* Instructions for the task
Return every line of the entries below that contains the word "chart", matching case exactly.

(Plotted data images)
———
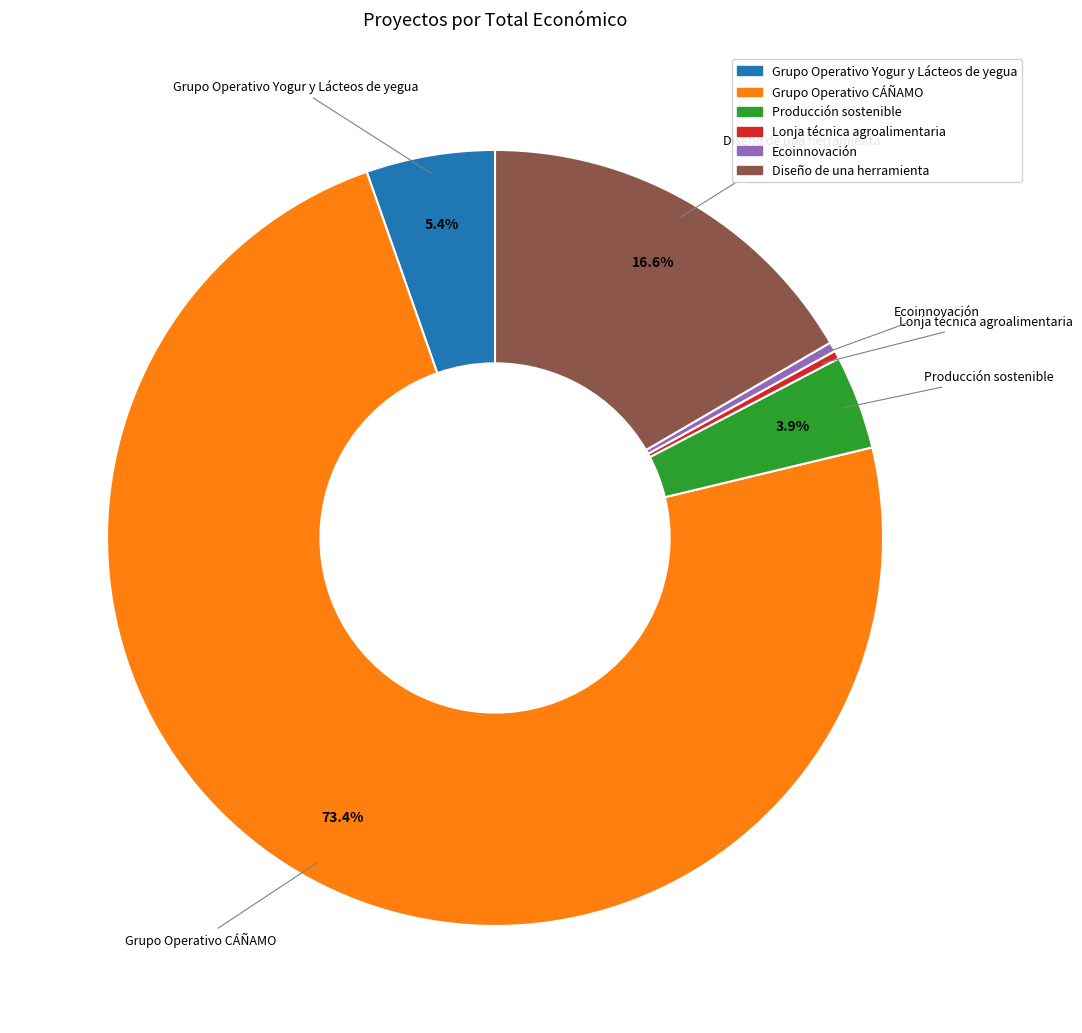

Which category has the biggest portion of the pie?

Grupo Operativo CÁÑAMO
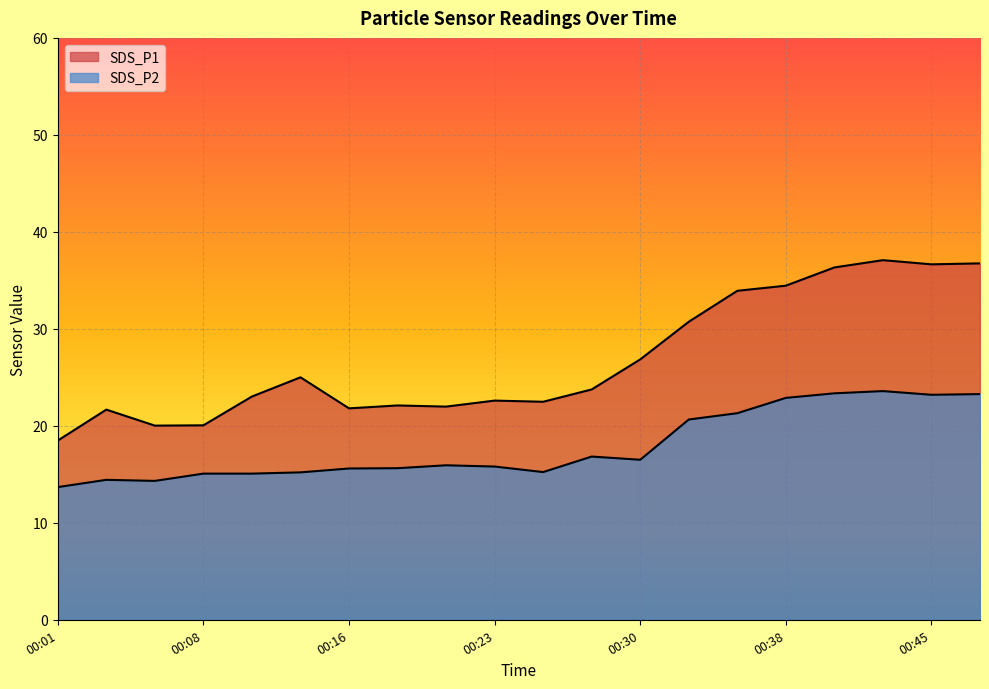

Reading left to right, what are all the values shown in this chart?

SDS_P1: 18.5	21.7	20.0	20.1	23.0	25.0	21.8	22.1	22.0	22.6	22.5	23.8	26.9	30.7	33.9	34.5	36.3	37.1	36.6	36.8
SDS_P2: 13.7	14.4	14.3	15.1	15.1	15.2	15.6	15.6	15.9	15.8	15.2	16.8	16.5	20.6	21.3	22.9	23.4	23.6	23.2	23.3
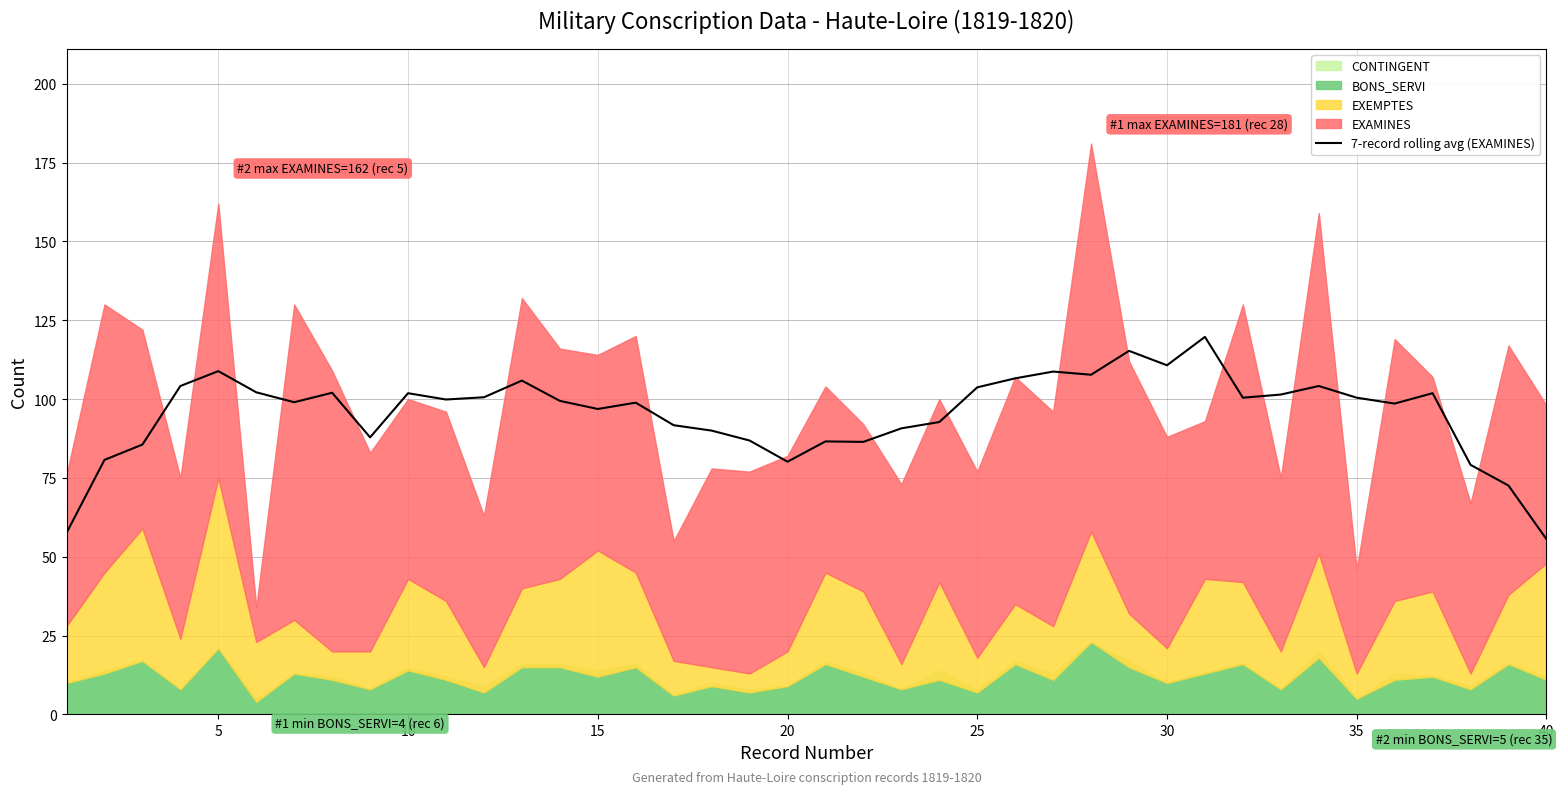

What is the highest value of the 7-record rolling avg (EXAMINES) series?

119.7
———
* Worked solution
Reading left to right, what are all the values shown in this chart?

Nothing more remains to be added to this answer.